§ What is expected
If a line of the material holds the string "left", please copy it.

START Dataset content

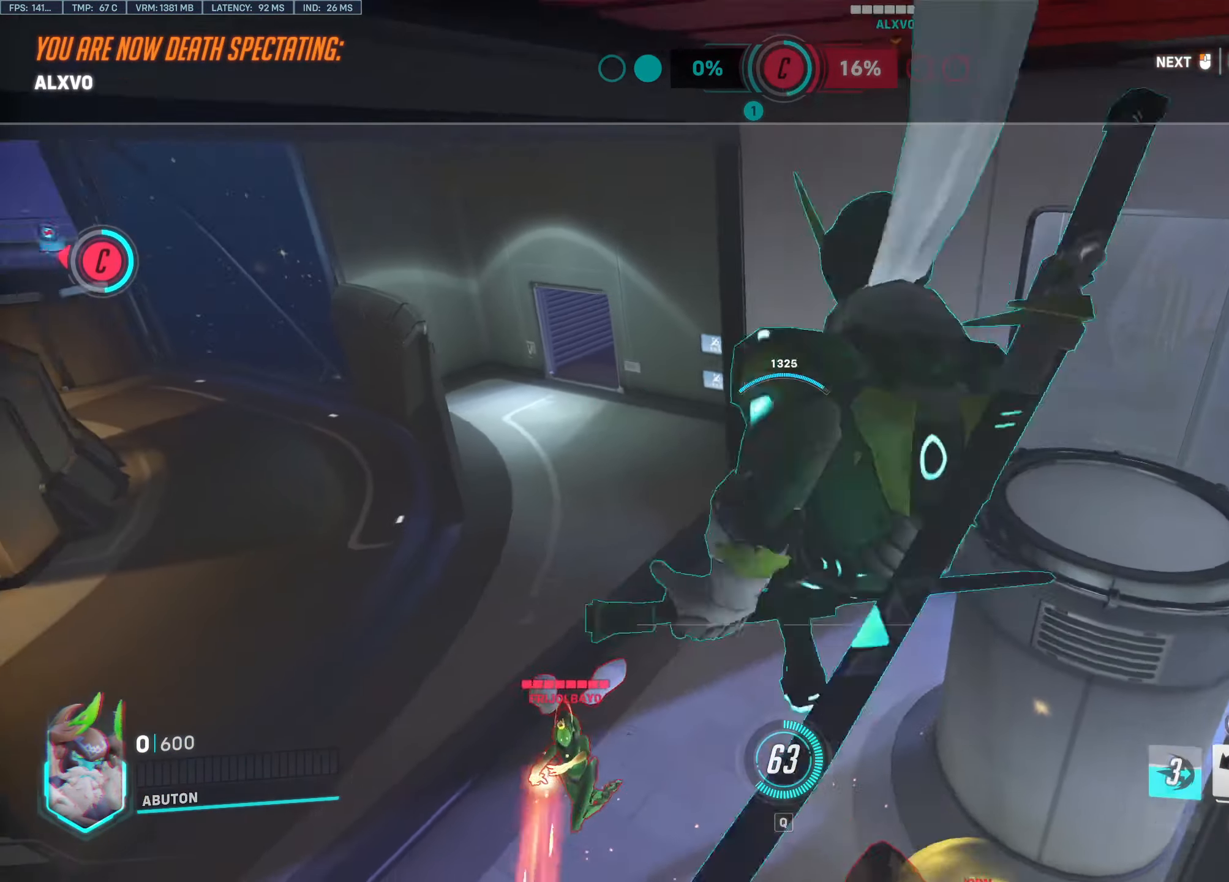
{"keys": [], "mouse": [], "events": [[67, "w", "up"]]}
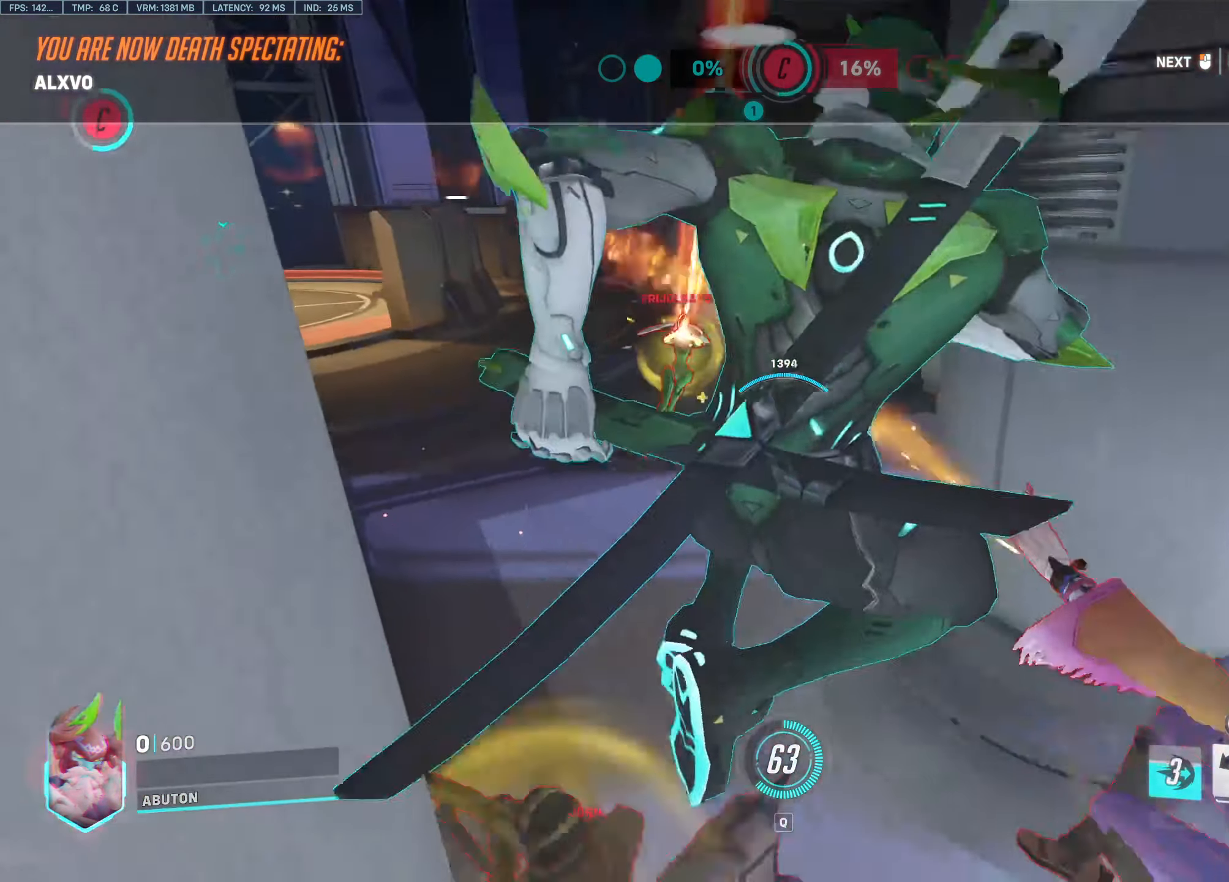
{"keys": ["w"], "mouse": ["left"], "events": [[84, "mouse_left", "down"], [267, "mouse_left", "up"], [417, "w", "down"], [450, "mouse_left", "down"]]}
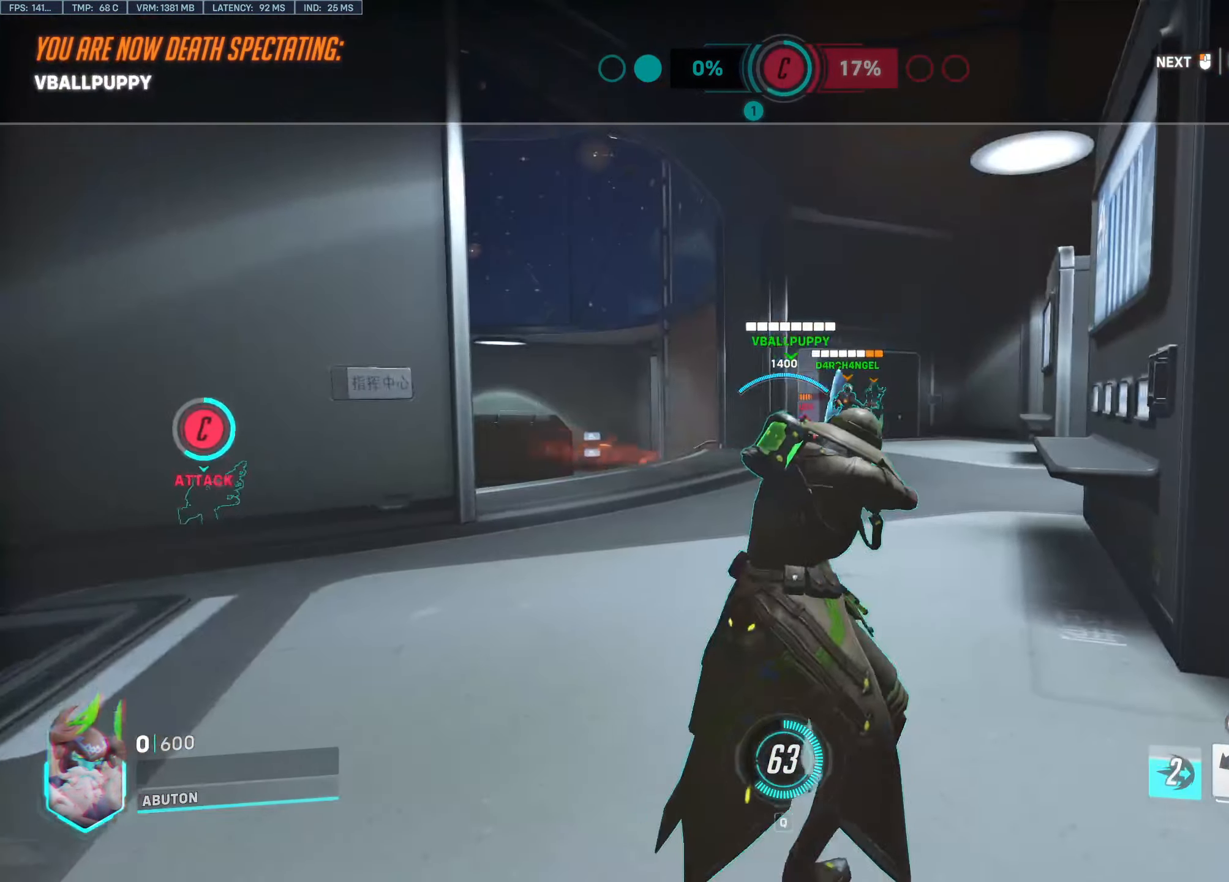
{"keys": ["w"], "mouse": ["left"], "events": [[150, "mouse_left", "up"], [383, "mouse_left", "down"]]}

END Dataset content

§ Task solution
{"keys": ["w"], "mouse": ["left"], "events": [[84, "mouse_left", "down"], [267, "mouse_left", "up"], [417, "w", "down"], [450, "mouse_left", "down"]]}
{"keys": ["w"], "mouse": ["left"], "events": [[150, "mouse_left", "up"], [383, "mouse_left", "down"]]}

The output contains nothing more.